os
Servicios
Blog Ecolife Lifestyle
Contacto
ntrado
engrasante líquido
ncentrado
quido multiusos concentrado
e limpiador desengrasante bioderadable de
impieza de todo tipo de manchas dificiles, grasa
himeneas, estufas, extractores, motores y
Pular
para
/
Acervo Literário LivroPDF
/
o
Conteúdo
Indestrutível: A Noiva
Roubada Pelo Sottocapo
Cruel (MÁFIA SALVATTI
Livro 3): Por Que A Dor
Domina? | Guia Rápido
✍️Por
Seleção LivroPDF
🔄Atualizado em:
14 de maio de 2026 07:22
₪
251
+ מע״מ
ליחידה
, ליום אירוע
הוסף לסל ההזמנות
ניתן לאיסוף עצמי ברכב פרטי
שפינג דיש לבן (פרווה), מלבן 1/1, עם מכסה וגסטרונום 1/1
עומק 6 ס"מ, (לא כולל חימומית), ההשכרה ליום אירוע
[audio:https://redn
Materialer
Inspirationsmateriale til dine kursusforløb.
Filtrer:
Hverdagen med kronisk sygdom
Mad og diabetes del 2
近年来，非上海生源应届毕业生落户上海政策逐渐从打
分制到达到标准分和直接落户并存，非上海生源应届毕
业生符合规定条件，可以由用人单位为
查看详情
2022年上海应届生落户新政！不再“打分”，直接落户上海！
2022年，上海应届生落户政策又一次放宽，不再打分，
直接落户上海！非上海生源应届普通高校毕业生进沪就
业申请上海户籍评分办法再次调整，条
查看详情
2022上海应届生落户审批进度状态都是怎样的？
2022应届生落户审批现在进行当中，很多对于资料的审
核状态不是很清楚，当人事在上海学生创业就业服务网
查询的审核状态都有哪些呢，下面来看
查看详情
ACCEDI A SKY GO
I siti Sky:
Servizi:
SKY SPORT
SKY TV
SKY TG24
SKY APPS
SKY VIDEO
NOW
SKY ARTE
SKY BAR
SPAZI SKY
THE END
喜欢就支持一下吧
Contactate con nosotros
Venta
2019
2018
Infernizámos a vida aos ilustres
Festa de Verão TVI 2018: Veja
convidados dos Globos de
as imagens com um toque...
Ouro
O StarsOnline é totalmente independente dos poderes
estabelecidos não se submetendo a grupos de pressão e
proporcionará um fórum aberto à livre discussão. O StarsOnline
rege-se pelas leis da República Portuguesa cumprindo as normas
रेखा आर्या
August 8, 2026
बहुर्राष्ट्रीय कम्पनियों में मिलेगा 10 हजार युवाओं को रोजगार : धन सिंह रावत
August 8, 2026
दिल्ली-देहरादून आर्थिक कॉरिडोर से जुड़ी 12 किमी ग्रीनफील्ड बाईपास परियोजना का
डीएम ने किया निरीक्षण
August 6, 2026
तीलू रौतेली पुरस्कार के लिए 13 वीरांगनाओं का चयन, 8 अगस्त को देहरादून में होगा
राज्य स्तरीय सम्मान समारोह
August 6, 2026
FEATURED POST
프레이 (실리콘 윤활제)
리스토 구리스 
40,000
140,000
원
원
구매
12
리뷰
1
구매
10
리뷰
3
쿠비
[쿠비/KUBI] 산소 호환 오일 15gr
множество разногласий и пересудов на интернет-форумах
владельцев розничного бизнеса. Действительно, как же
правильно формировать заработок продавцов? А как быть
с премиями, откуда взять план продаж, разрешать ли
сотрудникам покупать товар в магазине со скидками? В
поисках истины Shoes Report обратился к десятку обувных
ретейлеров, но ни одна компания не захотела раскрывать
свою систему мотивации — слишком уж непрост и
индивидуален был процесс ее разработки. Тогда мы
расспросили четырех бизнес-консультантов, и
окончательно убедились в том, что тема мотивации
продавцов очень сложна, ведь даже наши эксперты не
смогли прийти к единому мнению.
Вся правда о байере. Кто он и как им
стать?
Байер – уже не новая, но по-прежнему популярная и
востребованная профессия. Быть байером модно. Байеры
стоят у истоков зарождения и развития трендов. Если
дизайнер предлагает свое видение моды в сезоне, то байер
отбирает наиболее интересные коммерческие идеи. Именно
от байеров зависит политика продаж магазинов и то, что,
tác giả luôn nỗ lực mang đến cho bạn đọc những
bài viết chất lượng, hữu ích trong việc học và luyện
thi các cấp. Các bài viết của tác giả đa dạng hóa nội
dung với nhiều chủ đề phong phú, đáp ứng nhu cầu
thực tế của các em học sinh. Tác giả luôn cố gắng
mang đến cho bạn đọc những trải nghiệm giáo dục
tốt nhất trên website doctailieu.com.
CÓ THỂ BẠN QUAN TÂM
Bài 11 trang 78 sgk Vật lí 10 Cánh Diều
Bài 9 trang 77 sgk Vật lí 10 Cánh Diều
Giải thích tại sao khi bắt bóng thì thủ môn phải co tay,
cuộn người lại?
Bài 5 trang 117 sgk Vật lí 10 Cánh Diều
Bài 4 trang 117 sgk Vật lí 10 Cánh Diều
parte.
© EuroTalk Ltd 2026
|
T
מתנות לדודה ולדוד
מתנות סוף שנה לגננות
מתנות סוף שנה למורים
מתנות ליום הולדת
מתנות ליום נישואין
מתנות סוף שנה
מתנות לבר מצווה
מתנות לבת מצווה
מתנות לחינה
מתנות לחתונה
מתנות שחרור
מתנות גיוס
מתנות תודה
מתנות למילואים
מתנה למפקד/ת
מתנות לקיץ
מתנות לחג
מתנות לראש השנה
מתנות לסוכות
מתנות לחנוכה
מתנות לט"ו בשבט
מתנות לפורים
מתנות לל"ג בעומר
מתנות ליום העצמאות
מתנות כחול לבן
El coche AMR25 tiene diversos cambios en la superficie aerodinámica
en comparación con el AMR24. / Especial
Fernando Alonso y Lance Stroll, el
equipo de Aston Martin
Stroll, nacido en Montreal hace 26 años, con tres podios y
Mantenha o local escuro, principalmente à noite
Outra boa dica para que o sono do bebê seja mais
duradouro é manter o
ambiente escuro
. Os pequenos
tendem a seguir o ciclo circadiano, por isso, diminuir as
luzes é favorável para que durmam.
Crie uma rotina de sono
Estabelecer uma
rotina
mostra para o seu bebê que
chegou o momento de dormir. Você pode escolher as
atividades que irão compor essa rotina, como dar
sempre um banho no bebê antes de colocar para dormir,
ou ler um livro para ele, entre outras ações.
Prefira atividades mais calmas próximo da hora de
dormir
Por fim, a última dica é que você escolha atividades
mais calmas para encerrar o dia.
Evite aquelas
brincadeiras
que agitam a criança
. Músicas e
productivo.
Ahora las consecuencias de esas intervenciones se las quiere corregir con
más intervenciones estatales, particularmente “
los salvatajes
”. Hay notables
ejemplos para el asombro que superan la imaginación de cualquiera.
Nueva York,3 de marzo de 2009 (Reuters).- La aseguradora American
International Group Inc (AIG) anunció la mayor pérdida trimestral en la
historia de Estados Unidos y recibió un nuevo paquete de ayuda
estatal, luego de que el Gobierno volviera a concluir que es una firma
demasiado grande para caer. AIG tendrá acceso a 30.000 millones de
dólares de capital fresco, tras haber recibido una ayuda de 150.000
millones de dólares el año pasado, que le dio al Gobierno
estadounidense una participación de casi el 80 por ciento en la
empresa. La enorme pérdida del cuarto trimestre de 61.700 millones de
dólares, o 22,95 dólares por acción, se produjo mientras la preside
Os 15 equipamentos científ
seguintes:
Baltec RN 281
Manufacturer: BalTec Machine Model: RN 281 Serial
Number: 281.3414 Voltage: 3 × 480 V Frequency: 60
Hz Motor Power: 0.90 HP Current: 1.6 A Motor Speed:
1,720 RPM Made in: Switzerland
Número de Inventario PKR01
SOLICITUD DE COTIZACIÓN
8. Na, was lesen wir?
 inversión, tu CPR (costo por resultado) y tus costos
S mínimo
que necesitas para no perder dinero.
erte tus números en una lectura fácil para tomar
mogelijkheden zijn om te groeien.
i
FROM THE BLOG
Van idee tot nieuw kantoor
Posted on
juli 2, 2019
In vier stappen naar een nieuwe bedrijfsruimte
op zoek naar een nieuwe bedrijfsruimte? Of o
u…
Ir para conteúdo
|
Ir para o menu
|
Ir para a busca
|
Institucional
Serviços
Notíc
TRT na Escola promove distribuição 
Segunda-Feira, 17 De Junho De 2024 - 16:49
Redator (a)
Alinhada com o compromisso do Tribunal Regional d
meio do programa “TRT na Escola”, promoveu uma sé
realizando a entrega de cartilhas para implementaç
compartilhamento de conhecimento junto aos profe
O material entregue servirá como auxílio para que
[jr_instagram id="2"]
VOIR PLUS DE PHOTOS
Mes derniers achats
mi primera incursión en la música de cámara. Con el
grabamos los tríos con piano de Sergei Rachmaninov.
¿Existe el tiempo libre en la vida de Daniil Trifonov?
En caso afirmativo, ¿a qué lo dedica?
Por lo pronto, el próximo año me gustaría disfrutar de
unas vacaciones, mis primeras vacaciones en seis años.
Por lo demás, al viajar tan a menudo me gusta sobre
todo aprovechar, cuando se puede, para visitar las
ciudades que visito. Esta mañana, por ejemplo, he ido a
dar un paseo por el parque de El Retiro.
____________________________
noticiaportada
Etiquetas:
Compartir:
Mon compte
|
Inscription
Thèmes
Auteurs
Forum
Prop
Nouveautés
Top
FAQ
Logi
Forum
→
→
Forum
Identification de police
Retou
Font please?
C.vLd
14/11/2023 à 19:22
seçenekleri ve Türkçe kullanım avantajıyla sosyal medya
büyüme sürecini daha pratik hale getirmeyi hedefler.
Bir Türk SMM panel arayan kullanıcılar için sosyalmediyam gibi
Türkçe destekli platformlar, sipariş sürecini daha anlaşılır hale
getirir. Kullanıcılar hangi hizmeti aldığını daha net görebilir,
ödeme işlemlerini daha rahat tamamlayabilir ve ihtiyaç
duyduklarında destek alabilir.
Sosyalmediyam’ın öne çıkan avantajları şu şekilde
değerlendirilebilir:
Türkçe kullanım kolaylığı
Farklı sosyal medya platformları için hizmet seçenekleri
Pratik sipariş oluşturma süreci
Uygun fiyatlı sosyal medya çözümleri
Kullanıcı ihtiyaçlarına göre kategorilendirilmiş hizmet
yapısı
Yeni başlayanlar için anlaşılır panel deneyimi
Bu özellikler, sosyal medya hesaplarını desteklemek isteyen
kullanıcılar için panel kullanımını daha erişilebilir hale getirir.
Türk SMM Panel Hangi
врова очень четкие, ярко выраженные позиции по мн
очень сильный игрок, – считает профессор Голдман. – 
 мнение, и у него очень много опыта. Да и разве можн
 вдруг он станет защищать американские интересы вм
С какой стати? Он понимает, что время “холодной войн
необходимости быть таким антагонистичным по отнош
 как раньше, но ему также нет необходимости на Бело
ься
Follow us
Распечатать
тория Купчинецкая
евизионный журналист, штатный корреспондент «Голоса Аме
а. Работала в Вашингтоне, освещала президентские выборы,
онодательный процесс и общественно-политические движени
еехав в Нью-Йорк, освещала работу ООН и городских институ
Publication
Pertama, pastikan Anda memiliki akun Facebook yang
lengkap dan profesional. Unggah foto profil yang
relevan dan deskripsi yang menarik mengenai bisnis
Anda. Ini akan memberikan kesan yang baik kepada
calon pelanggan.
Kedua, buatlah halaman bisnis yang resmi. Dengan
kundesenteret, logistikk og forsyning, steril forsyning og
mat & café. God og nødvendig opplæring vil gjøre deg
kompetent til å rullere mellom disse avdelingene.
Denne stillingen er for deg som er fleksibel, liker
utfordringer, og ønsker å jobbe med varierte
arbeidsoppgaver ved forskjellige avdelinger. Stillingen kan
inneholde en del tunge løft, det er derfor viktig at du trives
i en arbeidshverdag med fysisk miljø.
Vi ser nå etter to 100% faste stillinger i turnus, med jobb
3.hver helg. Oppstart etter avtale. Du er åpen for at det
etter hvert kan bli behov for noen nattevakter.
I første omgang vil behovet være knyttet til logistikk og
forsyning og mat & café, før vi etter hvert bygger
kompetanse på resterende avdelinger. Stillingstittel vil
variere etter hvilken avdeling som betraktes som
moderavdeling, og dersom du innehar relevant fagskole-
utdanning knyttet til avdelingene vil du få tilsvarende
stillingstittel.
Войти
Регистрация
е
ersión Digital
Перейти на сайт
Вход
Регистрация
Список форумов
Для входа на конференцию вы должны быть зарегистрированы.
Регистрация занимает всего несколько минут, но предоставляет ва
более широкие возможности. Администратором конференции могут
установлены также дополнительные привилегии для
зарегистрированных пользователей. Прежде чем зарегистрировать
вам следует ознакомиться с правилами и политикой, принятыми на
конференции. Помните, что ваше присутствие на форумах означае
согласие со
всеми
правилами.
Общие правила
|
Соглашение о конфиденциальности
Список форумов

================================

## [Task brief]
If a line in the data above includes the string "viết", copy it.

## [Response to this task]
bài viết chất lượng, hữu ích trong việc học và luyện
thi các cấp. Các bài viết của tác giả đa dạng hóa nội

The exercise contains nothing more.